THE MYTH OF HITLER’S POPE: HOW POPE PIUS XII RESCUED JEWS FROM THE NAZIS. By Rabbi David G. Dalin (Regnery Publishing, Inc., One Massachusetts Ave., N.W., Washington, D.C. 20001), 209 pp., HB $27.95.
Few people will recall that 1965 was the year that Paul VI initiated Pius XII’s cause for canonization. As it turned out, it came at the beginning of a rhetorical guerre à outrance over the reputation of the former pope which, like some grim battle of attrition, has not abated even after 40 years.
Defying both critics and mainstream stereotypes, Rabbi David G. Dalin has weighed in with The Myth of Hitler’s Pope, which unapologetically urges Pius XII’s “canonization” from a Jewish point of view. Dalin states “it would be both historically just and morally appropriate” for the pope to be declared a “righteous gentile” (an honor already extended to many Catholic priests and bishops by the Yad Vashem Holocaust Memorial in Israel).
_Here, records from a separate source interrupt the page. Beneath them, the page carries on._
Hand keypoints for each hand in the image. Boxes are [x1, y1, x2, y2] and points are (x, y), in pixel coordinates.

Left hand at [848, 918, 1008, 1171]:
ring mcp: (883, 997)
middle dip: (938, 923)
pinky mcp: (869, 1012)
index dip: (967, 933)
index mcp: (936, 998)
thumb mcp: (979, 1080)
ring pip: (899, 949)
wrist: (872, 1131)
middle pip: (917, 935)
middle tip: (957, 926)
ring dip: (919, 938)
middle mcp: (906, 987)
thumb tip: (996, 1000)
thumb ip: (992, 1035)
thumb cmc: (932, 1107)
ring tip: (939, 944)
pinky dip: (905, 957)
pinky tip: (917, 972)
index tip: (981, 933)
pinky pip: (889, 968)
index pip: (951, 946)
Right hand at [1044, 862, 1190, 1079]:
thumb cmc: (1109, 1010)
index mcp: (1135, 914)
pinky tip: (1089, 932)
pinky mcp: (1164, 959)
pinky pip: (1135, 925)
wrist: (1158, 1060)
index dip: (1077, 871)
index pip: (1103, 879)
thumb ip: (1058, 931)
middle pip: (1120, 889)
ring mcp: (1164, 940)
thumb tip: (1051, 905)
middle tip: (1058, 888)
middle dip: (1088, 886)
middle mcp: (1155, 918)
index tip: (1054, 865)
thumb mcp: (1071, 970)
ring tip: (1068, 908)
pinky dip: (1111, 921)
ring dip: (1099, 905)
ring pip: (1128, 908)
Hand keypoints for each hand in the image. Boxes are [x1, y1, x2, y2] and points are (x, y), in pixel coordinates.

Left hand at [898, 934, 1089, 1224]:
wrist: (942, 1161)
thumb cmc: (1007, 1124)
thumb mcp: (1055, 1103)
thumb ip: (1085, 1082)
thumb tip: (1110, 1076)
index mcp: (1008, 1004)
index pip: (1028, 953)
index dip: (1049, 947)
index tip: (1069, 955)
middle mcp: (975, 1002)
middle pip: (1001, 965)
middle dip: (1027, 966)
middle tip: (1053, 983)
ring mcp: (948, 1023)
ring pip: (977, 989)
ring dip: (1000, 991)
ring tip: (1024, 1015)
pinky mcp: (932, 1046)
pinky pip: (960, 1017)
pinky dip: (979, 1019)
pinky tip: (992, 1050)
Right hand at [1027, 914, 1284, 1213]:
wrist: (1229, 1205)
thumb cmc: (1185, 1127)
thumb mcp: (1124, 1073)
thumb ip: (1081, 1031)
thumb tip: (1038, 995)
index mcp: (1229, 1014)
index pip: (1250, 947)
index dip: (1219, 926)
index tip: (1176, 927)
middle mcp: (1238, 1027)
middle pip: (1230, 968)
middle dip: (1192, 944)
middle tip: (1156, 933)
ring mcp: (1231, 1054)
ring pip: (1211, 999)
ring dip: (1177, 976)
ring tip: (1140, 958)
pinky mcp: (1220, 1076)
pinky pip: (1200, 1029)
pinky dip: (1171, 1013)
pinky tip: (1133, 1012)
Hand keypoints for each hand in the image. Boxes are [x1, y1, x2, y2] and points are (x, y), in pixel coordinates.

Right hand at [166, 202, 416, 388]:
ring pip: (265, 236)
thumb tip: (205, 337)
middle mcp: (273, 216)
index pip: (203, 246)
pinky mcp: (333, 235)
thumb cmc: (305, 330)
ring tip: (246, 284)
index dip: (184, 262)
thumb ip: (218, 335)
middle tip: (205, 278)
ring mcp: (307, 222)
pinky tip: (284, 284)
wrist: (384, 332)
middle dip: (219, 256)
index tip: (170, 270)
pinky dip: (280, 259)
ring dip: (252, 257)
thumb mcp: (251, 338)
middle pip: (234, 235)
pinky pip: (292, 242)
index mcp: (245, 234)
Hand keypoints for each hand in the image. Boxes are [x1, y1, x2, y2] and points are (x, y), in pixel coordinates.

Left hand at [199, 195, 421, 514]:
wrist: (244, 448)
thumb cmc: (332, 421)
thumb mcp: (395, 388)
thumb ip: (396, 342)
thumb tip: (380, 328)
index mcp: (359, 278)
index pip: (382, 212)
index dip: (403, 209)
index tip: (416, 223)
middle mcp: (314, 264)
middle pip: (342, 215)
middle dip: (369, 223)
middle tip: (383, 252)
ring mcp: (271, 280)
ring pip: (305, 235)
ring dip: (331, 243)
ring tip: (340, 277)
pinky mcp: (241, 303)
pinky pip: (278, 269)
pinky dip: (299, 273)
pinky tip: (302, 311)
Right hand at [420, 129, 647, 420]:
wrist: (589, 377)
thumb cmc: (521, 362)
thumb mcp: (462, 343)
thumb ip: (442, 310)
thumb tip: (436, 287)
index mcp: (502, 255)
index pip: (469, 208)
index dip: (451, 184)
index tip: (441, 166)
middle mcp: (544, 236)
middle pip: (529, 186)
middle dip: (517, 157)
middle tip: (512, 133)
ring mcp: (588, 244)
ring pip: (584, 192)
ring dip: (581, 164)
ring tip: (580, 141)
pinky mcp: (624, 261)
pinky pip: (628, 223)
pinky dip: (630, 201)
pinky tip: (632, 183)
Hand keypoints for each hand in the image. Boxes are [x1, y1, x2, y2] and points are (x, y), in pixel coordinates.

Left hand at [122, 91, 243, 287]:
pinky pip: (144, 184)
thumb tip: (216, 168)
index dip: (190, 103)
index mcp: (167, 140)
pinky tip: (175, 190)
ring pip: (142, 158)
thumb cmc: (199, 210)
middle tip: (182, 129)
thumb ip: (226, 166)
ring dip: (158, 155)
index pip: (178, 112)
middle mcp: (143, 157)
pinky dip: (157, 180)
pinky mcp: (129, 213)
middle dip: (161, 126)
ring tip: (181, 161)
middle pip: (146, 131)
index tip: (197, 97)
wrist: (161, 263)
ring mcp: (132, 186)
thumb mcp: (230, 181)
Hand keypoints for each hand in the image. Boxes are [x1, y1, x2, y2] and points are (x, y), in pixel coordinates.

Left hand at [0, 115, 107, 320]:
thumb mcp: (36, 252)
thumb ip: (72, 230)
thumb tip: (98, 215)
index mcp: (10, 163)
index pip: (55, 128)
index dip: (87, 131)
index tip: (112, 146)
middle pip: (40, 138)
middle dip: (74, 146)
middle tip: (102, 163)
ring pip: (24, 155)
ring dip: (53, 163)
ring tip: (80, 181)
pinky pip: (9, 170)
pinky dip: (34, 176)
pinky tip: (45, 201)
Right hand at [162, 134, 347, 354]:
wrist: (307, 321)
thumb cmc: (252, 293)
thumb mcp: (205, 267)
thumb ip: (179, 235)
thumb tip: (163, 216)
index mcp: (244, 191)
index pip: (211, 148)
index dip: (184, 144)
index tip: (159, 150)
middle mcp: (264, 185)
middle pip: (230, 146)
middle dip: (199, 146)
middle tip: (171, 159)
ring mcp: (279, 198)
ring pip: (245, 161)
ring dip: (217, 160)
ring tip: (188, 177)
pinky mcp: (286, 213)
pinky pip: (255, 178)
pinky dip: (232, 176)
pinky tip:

Without a doubt, the appearance of this work by a prominent Jewish scholar may be decisive in bringing an end to the “Pius Wars.” It remains, of course, a daunting task. Such a book must overcome the vast detritus of recycled falsehoods which has piled up over the years, thanks to numerous media and academic detractors.
According to Rabbi Dalin, an effective rebuttal begins not so much with a discussion of the key facts—which this book does—but with making the reader aware of how these distortions came into existence as well as the deeper prejudices behind them. As the author shrewdly remarks:
Very few of the many recent books about Pius XII and the Holocaust are actually about Pius XII and the Holocaust. The liberal bestselling attacks on the pope and the Catholic Church are really an intra-Catholic argument about the direction of the Church today…. The anti-papal polemics of ex-seminarians like Garry Wills and John Cornwell (author of Hitler’s Pope), of ex-priests like James Carroll, and or other lapsed or angry liberal Catholics exploit the tragedy of the Jewish people during the Holocaust to foster their own political agenda of forcing changes on the Catholic Church today.
Dalin emphasizes a fact that will surprise many, including defenders of Pius XII. The campaign of calumny had its origins not in Jewish circles, but among liberal Catholics and other leftists who had philosophical or theological axes to grind. By contrast, many leading Jews testified on the pope’s behalf after the war, including Albert Einstein, Golda Meir and Chaim Weizmann.
As for the “evidence” that Pius XII did nothing to help Jews, it amounts to a handful of frail accusations which crumple under Dalin’s scrutiny. The most publicized anti-Pius study in recent years is John Cornwell’s Hitler’s Pope (1999). Yet it has been so debunked that Cornwell has retracted most of his allegations. Even so, it is clear that the cultural climate—which Dalin sees as a “culture war” over the memory of Pius XII—consistently steers most people clear of the facts.
Of the many slanders contested by The Myth of Hitler’s Pope, the most persistent is the claim that Pius XII sat by during the 1943 round up of Roman Jews—“outside his very windows,” as one writer put it. However, critics are usually too wrapped up in vague anti-Catholic polemics to concern themselves with eyewitness testimony. Dalin cites accounts of Jewish survivors who have nothing put praise for the pontiff’s efforts, which included sheltering 3,000 Jews in his summer residence at Castel Gondolfo under the very noses of Hitler’s SS.
In countering these and other charges, Dalin largely draws on existing scholarship (which he generously acknowledges). However, he achieves his purpose not through an exhaustive study, but by stressing a few outstanding points which will win the reader’s attention and sympathy. Dalin has done some important legwork as well. He sheds light on hitherto overlooked aspects of Eugenio Pacelli’s early career and friendship with Jews, especially during his time as Papal Nuncio in Bavaria, during and after the First World War.
What emerges is more than just a history of the papacy during World War II, though that is its main focus. It is also a study of papal-Jewish relations going back to the 6th century. After all, if criticism of Pius XII is motivated by a deeper liberal religious bias, it is necessary to controvert claims, like those of James Carroll’s Constantine’s Sword (2002), that anti-Semitism is central to Catholicism. Dalin is quick to defend what he sees as the Church’s essentially positive role in relations with his people:
The historical fact is that popes have often spoken out in defense of the Jews, have protected them during times of persecution and pogroms, and have protected their right to worship freely in their synagogues. Popes have traditionally defended Jews from wild anti-Semitic allegations. Popes regularly condemned anti-Semites who sought to incite violence against Jews…. You won’t find these facts in the liberal attack books, but they are true.